*** Material provided Section Begins ***
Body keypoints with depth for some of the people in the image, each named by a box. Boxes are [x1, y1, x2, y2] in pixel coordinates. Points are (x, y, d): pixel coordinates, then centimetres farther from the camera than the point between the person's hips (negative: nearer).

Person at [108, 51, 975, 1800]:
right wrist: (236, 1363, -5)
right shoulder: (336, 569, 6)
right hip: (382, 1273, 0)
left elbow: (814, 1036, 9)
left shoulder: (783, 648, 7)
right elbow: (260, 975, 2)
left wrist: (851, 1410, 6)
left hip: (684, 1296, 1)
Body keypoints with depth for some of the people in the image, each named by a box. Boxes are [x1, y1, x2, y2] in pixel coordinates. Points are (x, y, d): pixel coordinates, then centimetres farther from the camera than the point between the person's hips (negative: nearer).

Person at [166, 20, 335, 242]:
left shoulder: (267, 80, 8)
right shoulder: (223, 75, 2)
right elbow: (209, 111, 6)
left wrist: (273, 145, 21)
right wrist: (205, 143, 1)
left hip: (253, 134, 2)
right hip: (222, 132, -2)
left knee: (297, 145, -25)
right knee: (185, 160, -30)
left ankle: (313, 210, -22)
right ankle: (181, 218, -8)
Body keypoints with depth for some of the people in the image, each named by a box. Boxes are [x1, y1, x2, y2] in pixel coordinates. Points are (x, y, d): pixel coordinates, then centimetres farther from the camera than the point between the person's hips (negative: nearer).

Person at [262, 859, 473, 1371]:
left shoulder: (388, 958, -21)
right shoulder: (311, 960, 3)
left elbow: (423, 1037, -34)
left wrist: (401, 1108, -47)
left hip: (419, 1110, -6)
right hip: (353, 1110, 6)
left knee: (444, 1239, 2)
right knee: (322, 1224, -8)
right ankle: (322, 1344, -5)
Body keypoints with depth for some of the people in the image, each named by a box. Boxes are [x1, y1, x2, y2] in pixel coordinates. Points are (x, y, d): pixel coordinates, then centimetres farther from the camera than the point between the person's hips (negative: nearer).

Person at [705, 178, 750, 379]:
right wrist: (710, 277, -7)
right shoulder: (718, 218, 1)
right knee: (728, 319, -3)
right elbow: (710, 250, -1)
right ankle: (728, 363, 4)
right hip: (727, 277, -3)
*** Material provided Section Ends ***
■ Action item ■
Update the stretch from the line containing "left hip: (253, 134, 2)" through the end of the records, swapping "knee" for "kneecap" and leaving all else unchanged. Give back only those lines.

■ Exercise result ■
left hip: (253, 134, 2)
right hip: (222, 132, -2)
left kneecap: (297, 145, -25)
right kneecap: (185, 160, -30)
left ankle: (313, 210, -22)
right ankle: (181, 218, -8)
Body keypoints with depth for some of the people in the image, each named by a box. Boxes are [x1, y1, x2, y2] in pixel coordinates. Points are (x, y, d): pixel coordinates, then centimetres farther from the camera than the point between the person's hips (negative: nearer).

Person at [262, 859, 473, 1371]:
left shoulder: (388, 958, -21)
right shoulder: (311, 960, 3)
left elbow: (423, 1037, -34)
left wrist: (401, 1108, -47)
left hip: (419, 1110, -6)
right hip: (353, 1110, 6)
left kneecap: (444, 1239, 2)
right kneecap: (322, 1224, -8)
right ankle: (322, 1344, -5)
Body keypoints with depth for some of the people in the image, each named by a box. Boxes are [x1, y1, x2, y2] in pixel coordinates. Points are (x, y, d): pixel coordinates, then centimetres farther from the camera than the point between the person's hips (negative: nearer).

Person at [705, 178, 750, 379]:
right wrist: (710, 277, -7)
right shoulder: (718, 218, 1)
right kneecap: (728, 319, -3)
right elbow: (710, 250, -1)
right ankle: (728, 363, 4)
right hip: (727, 277, -3)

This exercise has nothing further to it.